Prosecutors and courts
- Injuries to cyclists rarely lead to the prosecution of the driver involved and, when they do, all too often the incident seems to be dismissed or minimised as “just one of those things”. This reinforces fears that the roads are lawless, dangerous places for cycling and walking.
- One of the reasons behind this is the difficulty faced by prosecutors and courts when trying to interpret and apply the law consistently. There is also a cultural tendency to dismiss driving that caused obviously foreseeable danger as ‘careless’, rather than deeming it ‘dangerous’.
Policy Key Facts
- In law, dangerous driving falls not just “below”, but “far below” the standard that would be expected of a “competent and careful driver”; it should also “… be obvious to a competent and careful driver” that the driving would give rise to “danger either of injury to any person or of serious damage to property”. Hence the distinction between “dangerous” and “careless” driving is not about the state of mind of the driver (i.e. whether what they did was intentional), but whether their driving objectively caused obviously foreseeable danger.
- The number of people who are killed in road crashes far exceeds the number of drivers who are convicted for causing death by driving. In 2015, there were 1,568 road deaths in England and Wales, but only 122 people convicted of ‘causing death by dangerous driving’, and 176 of ‘causing death by careless or inconsiderate driving’.
- Between 1990 and 2015, counting principal offences alone, the number of people taken to court in England and Wales for causing death or serious injury by driving, or of dangerous or careless driving fell by c72%, with a c77% drop in convictions. It is unlikely that a drop on this scale reflects better driving standards. Even though the number of people killed or seriously injured (KSI) declined by c62% over this same period, this is still significantly less than the decline in the number of people proceeded against or found guilty of bad driving offences.
Cycling UK View
- The prosecution of bad drivers needs to reinforce the message that it is unacceptable to endanger and intimidate other road users, not least cyclists and pedestrians who are disproportionately affected by road crashes.
- Drivers who cause injury or death through reckless behaviour should not be treated more leniently than those who do so through reckless behaviour associated with non-traffic crime.
- The law states that driving is ‘dangerous’ when “… it would be obvious to a competent and careful driver that driving in that way would be dangerous.” All too often, however, prosecutors and courts tend to dismiss such driving as ‘careless’, and the result is lenient sentencing.
- Prosecutors and courts should understand and apply the current legal definitions of ‘dangerous’ and ‘careless’ consistently and correctly.
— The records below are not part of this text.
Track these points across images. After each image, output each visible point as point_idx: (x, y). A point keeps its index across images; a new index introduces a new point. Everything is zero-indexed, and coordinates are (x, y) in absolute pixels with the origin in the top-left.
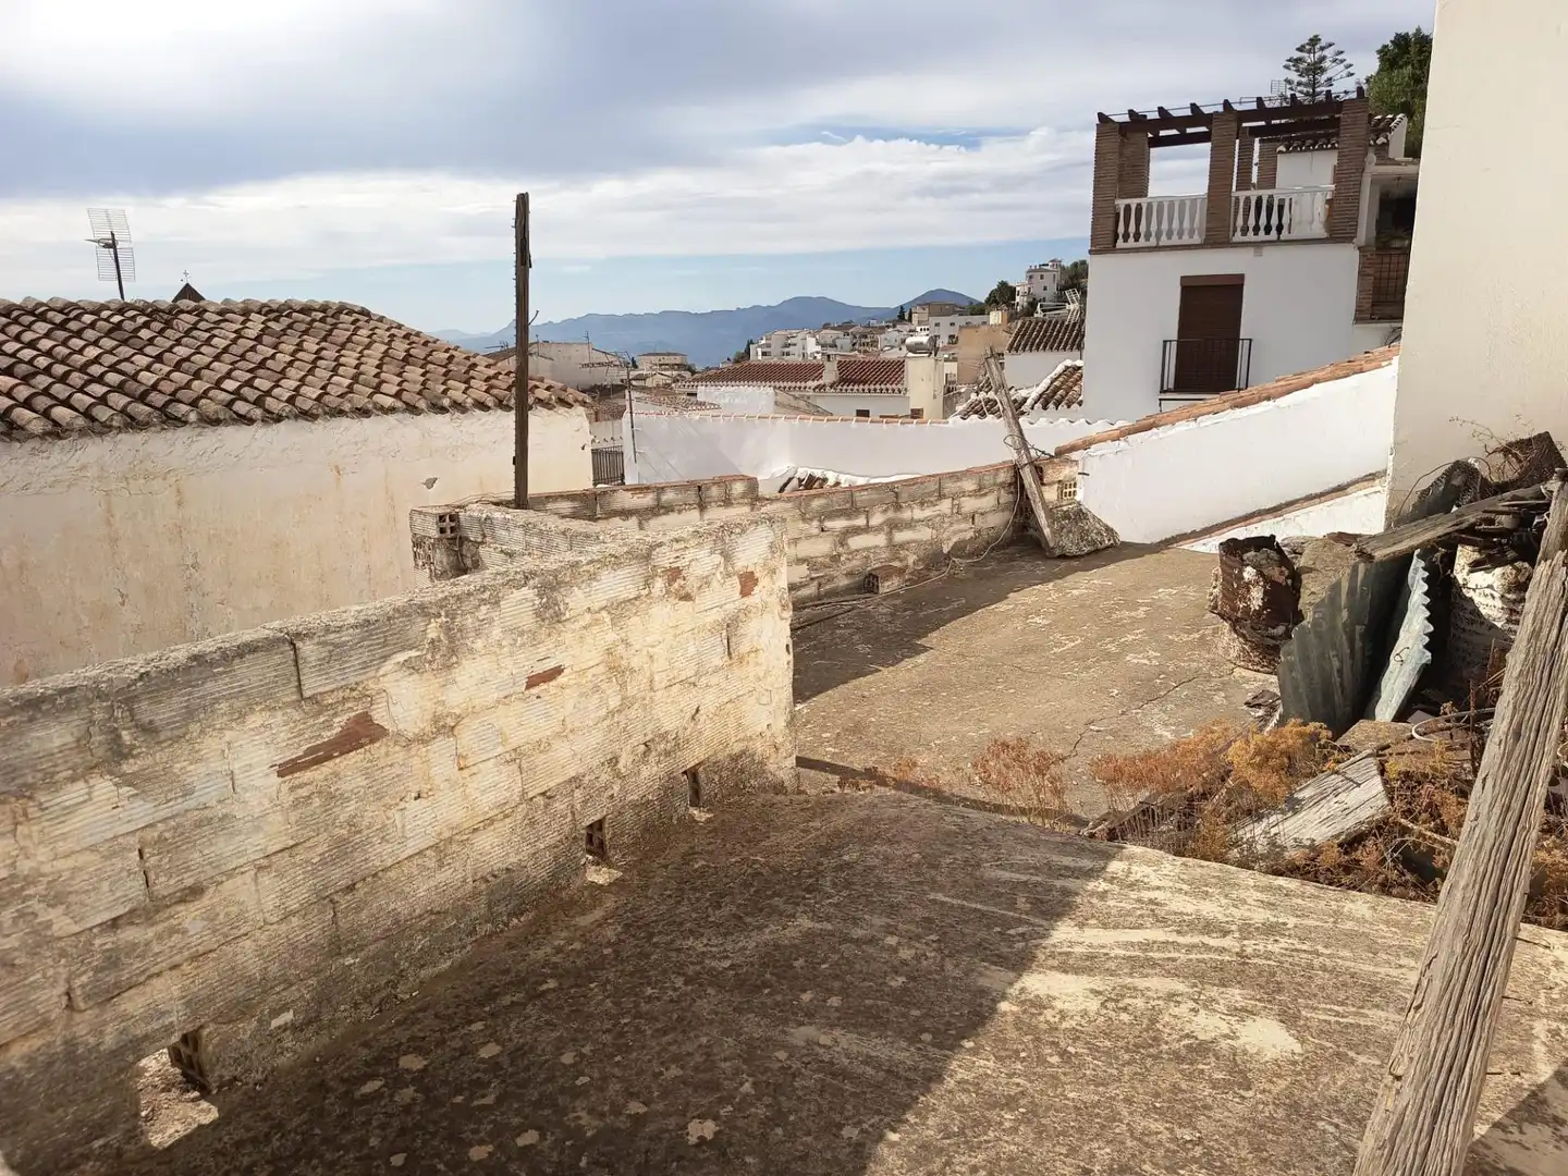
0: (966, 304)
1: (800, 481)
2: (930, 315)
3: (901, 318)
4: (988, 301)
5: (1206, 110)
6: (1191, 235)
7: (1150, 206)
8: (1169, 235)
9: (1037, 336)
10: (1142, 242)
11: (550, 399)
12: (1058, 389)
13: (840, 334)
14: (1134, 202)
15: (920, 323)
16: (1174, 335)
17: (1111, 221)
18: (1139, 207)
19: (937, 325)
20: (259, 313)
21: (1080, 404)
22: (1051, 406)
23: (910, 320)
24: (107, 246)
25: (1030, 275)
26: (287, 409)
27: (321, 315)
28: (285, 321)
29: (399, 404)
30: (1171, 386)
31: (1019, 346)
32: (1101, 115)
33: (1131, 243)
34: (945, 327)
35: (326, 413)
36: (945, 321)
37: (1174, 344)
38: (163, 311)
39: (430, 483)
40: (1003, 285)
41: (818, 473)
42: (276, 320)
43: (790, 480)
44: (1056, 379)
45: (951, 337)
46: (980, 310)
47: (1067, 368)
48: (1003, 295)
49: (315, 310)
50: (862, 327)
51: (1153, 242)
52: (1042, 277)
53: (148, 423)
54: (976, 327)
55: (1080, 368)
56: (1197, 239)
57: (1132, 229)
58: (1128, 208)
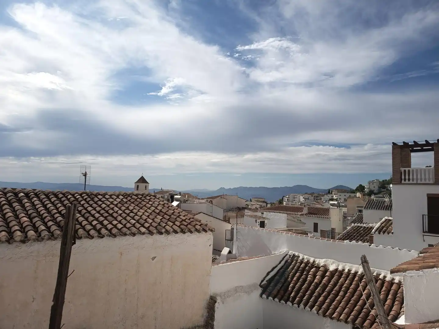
0: (349, 190)
1: (290, 256)
2: (338, 192)
3: (329, 192)
4: (356, 190)
5: (431, 142)
6: (429, 180)
7: (413, 171)
8: (421, 180)
9: (374, 205)
10: (411, 182)
11: (200, 229)
12: (383, 227)
13: (311, 196)
14: (407, 169)
15: (335, 194)
16: (426, 213)
17: (399, 175)
18: (409, 171)
19: (340, 195)
20: (122, 196)
21: (393, 233)
22: (381, 233)
23: (332, 193)
24: (84, 175)
25: (369, 183)
26: (107, 233)
27: (141, 196)
28: (129, 198)
29: (147, 232)
30: (427, 230)
31: (368, 207)
32: (393, 143)
33: (407, 182)
34: (343, 196)
35: (120, 235)
36: (343, 194)
37: (427, 216)
38: (94, 195)
39: (153, 258)
40: (361, 185)
41: (297, 254)
42: (126, 198)
43: (287, 255)
44: (382, 223)
45: (345, 199)
46: (353, 192)
47: (386, 220)
48: (361, 188)
49: (140, 195)
50: (317, 195)
51: (415, 182)
52: (373, 184)
53: (57, 238)
54: (353, 197)
55: (391, 220)
56: (431, 182)
57: (407, 177)
58: (405, 171)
Prosecution policy and guidelines should provide clearer advice on these charges and be drafted accordingly.
- Prosecutors and courts should not take the driver’s intentions into account when deciding between a charge of ‘dangerous’ or ‘careless’ driving. If the driving in question caused obviously foreseeable danger, it should be irrelevant to the charging decision whether or not the driver meant to cause harm and a ‘dangerous’ charge should be brought.
- Manslaughter or assault charges should be seriously considered where there is evidence that danger was caused recklessly or intentionally.
- Specifically, looking but failing to see a cyclist at a junction is inherently dangerous, and should be prosecuted as such. Not seeing what is there to be seen is clearly below the standard to be expected of a competent and careful driver.
- Both the police and prosecutors should be more open and transparent about how they decide whether to charge a driver or not and, if they do charge, what charges to bring.
- Juries should be clearly directed not just on the definitions of ‘careless’ and ‘dangerous’ driving, but also on the Highway Code as it relates to the standard of driving to be expected.
- Courts should make greater use of driving bans, and not routinely let drivers keep their licence on pleas of ‘exceptional hardship’, i.e. the predictable consequences of their offending behaviour.
- Courts should seriously consider the impact that the sentences they pass may have on the victim of the crime, to make sure that it does not demean their suffering. Whilst Cycling UK does not advocate long prison sentences for dangerous driving offences arising purely from lapses of attention by generally responsible drivers, the courts should nonetheless signal disapproval and protect other road users by considering substantial driving bans.
- Courts should be careful to avoid the appearance of ‘victim-blaming’ when directing juries in criminal cases. For example, if a driver has failed to see a cyclist, whether or not the cyclist was wearing a helmet is irrelevant.
- Coroners should have sufficient understanding of the Highway Code and road safety issues relating to cycling, so that they can ask witnesses relevant questions and/or permit relevant questions to be asked during inquest hearings.
- Coroners should be more willing to write ‘Preventing Further Deaths’ reports in road traffic cases to highlight actions needed to prevent future road fatalities.